Torunları Hasan'ı (veya Hüseyin'i) öperken Hz. Peygamber (aleyhissalâtu vesselâm)'i, gören Akra' İbnu Hâbis bunu yadırgayarak:



"Benim on çocuğum  var hiçbirini de öpmedim" der. Hz. Peygamber (aleyhissalâtu vesselâm) ona yönelerek şu cevabı verir:



"Şefkatli olmayana merhamet edilmez."



Sâib İbnu Yezîd'in rivayetinde ise "Halka merhamet ve şefkat göstermeyene Allah rahmet etmez." demiştir. Kezâ İbnu Mâce'nin tahricinde "Çocuklarınızı öper misiniz?" diye soran bedevîlerin Resûlullah (aleyhissalâtu vesselâm)'dan "evet" cevâbını alınca:



"Fakat biz, Allah'a andolsun öpmeyiz" demeleri üzerine de Hz. Peygamber (aleyhissalâtu vesselâm):



"Allah kalplerinizden merhameti çıkardı ise ben ne yapabilirim?" demiştir. Bütün bu rivayetler bir yandan Resûlullah (aleyhissalâtu vesselâm)'ın çocuk sevgisine verdiği ehemmiyeti ifade ederken, diğer yandan da çocuklara karşı beslenmesi gereken sevgi, şefkât ve merhâmetin en iyi ifade vasıtasının onları öpmek olduğunu belirtmekte ve buna teşvik etmektedir.
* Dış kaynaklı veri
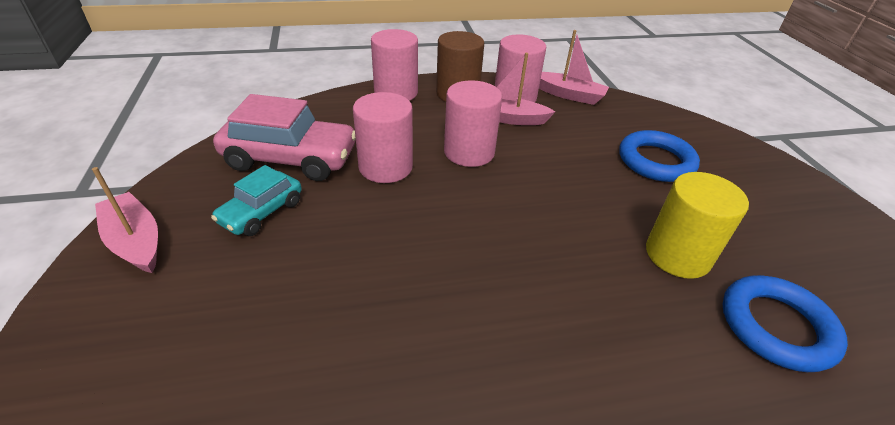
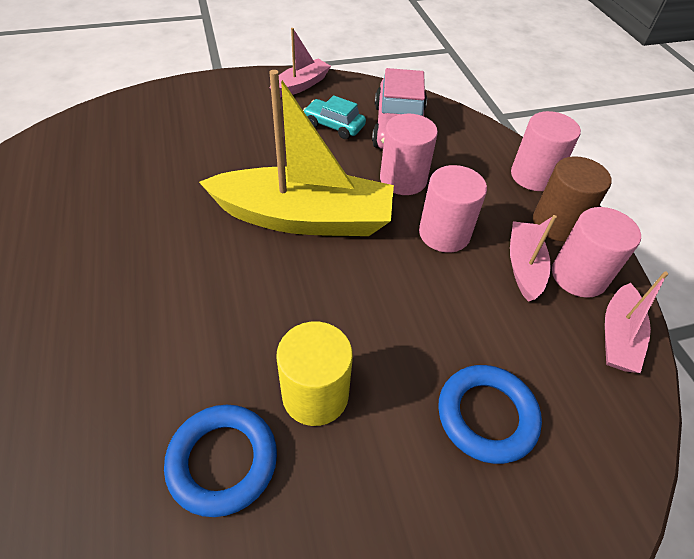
camera: 85 degrees right, 10 degrees up
(441, 251) = (304, 218): none -> yellow boat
Hz. Peygamber (aleyhissalâtu vesselâm)'deki bu çocuk sevgisi sâdece kendi çocuklarına karşı olan cibillî bir evlad sevgisinden çok, alelıtlak sevgiye muhtâç olan bütün çocuklara karşı idi. Yine Enes (radıyallahu anh)'den mervî bir hadiste, O (aleyhissalâtu vesselâm)'nun "Çocuklara karşı nâsın en müşfiki" olduğu belirtilmektedir ki bir başka vecihte "çocuklarına ve iyâline karşı nâsın en müşfiki" şeklinde gelmiştir.
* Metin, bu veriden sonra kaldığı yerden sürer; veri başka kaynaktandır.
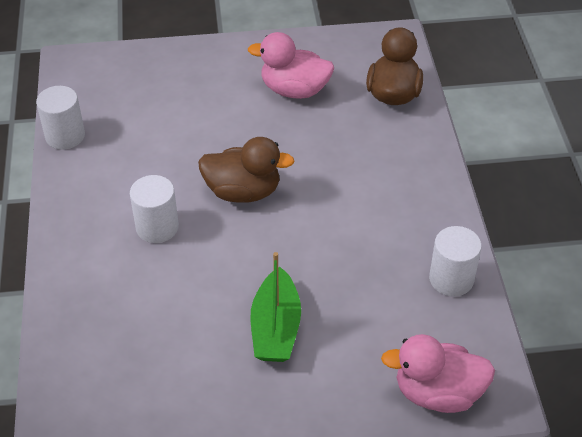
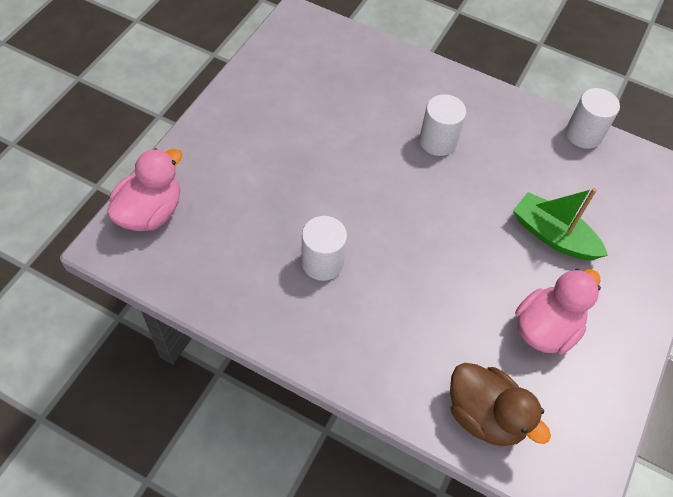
camera: 120 degrees right, 10 degrees up
(243, 191) = (436, 212): brown duck -> none
(275, 328) = (287, 157): green boat -> green boat (553, 235)
(451, 279) = (231, 294): white cylinder -> white cylinder (322, 262)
Hz. Peygamber (aleyhissalâtu vesselâm)'de çocuk sevgisi pek bâriz bir vasıf olmaktan başka bunun mübalağalı bir şekilde izharı da görülmektedir. Sevgiyi izharda Hz. Peygamber (aleyhissalâtu vesselâm) muhtelif imkân ve fırsatları değerlendirmiştir.[20]